Exercise prompt: For every line in the entries that contains "CFGM", show the whole line.
___ Material for this task
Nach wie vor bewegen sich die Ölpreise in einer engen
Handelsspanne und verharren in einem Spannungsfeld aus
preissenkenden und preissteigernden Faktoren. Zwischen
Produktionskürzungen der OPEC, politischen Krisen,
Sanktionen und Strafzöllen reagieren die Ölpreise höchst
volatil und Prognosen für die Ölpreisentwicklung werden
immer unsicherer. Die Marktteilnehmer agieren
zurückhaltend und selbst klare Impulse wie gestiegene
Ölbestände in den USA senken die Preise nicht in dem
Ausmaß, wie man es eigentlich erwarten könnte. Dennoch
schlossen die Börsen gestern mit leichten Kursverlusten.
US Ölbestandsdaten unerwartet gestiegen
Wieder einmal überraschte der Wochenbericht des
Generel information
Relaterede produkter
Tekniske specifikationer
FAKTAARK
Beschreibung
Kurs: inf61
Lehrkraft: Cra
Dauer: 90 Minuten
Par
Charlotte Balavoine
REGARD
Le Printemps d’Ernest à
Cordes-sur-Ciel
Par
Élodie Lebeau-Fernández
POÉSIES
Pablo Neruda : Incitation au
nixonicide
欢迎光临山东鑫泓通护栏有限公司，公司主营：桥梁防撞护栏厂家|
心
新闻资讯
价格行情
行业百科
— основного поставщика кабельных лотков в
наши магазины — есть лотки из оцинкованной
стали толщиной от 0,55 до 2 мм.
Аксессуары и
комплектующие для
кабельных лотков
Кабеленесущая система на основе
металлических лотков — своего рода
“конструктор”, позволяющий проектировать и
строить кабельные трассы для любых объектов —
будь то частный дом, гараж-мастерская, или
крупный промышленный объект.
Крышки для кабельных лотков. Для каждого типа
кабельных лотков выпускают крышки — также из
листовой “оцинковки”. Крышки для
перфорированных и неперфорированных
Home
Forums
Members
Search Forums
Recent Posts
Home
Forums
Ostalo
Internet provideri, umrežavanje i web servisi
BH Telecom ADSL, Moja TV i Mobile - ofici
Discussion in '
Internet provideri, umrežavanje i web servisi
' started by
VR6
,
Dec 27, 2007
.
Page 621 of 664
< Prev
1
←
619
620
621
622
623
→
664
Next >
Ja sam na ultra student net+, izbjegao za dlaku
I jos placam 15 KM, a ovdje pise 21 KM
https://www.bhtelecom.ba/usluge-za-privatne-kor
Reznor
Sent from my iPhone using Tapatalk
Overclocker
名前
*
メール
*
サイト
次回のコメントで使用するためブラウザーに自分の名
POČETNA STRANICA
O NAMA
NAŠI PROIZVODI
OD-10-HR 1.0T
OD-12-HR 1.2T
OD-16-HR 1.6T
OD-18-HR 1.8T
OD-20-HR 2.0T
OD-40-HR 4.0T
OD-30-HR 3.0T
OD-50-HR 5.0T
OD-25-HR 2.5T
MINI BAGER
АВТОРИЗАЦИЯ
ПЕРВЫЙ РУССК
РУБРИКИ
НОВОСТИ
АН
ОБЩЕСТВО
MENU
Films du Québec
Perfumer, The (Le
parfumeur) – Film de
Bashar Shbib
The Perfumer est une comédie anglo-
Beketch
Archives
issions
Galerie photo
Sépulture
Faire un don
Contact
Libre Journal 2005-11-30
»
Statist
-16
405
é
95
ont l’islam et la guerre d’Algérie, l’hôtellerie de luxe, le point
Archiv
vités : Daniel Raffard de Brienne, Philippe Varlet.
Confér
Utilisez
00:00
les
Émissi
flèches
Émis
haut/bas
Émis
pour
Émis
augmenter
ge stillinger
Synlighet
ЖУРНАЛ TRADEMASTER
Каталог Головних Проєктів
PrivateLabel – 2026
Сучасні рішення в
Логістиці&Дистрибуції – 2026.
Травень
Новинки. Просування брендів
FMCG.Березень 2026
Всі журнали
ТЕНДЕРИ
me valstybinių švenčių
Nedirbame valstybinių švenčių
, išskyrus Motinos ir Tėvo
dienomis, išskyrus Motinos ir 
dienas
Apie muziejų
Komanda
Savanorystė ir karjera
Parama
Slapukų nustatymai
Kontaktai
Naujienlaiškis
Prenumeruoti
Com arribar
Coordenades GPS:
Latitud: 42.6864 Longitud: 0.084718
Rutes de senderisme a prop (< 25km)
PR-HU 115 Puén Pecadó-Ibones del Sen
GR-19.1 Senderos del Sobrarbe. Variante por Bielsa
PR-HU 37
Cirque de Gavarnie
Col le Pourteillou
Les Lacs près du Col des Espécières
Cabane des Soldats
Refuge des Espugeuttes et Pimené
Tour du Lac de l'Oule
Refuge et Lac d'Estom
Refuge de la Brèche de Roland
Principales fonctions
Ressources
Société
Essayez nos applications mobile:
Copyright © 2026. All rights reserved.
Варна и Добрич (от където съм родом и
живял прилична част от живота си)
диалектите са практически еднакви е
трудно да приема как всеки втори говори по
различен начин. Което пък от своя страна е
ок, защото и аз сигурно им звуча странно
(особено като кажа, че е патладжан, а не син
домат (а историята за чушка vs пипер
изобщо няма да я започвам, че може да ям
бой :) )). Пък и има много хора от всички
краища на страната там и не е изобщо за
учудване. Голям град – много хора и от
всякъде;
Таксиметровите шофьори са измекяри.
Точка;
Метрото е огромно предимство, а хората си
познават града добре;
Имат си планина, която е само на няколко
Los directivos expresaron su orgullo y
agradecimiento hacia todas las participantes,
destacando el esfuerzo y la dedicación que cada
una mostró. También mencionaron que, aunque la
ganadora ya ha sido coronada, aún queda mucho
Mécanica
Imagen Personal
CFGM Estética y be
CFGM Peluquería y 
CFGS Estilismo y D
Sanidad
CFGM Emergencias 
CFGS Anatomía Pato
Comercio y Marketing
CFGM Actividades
______
Answer space:
CFGM Estética y be
CFGM Peluquería y 
CFGM Emergencias 
CFGM Actividades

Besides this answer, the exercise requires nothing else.